[Exercise aim] Below are records; transcribe only the line with "## ver. 1.15" and those after it, through the last line, without any change.

(Dataset entries)
________________

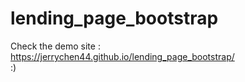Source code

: # lending_page_bootstrap

Check the demo site : https://jerrychen44.github.io/lending_page_bootstrap/  
:)
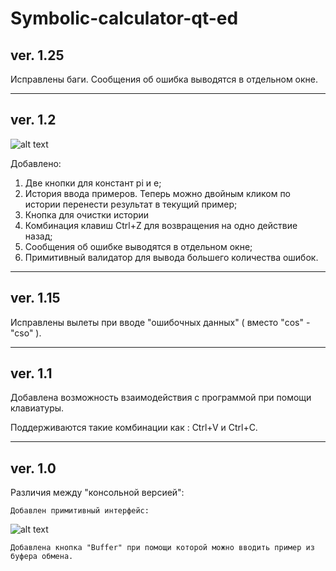 # Symbolic-calculator-qt-ed
## ver. 1.25

  Исправлены баги. Сообщения об ошибка выводятся в отдельном окне.
  ***
  
## ver. 1.2
  ![alt text](https://pp.userapi.com/c848416/v848416426/1339d5/4x4kqdXK0x4.jpg)
  
  Добавлено:
  
  1. Две кнопки для констант pi и е;
  2. История ввода примеров. Теперь можно двойным кликом по истории перенести результат в текущий пример;
  3. Кнопка для очистки истории
  3. Комбинация клавиш Ctrl+Z для возвращения на одно действие назад;
  4. Сообщения об ошибке выводятся в отдельном окне;
  5. Примитивный валидатор для вывода большего количества ошибок.
  ***

## ver. 1.15

  Исправлены вылеты при вводе "ошибочных данных" ( вместо "cos" - "cso" ).
  ***

## ver. 1.1

  Добавлена возможность взаимодействия с программой при помощи клавиатуры.
  
  Поддерживаются такие комбинации как : Ctrl+V и Ctrl+C.
  ***
  
## ver. 1.0

  Различия между "консольной версией":
  
    Добавлен примитивный интерфейс: 
![alt text](https://pp.userapi.com/c849320/v849320173/11fd41/OfmRhzpmTmc.jpg)
    
    Добавлена кнопка "Buffer" при помощи которой можно вводить пример из буфера обмена.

________________

[Reply]
## ver. 1.15

  Исправлены вылеты при вводе "ошибочных данных" ( вместо "cos" - "cso" ).
  ***

## ver. 1.1

  Добавлена возможность взаимодействия с программой при помощи клавиатуры.
  
  Поддерживаются такие комбинации как : Ctrl+V и Ctrl+C.
  ***
  
## ver. 1.0

  Различия между "консольной версией":
  
    Добавлен примитивный интерфейс: 
![alt text](https://pp.userapi.com/c849320/v849320173/11fd41/OfmRhzpmTmc.jpg)
    
    Добавлена кнопка "Buffer" при помощи которой можно вводить пример из буфера обмена.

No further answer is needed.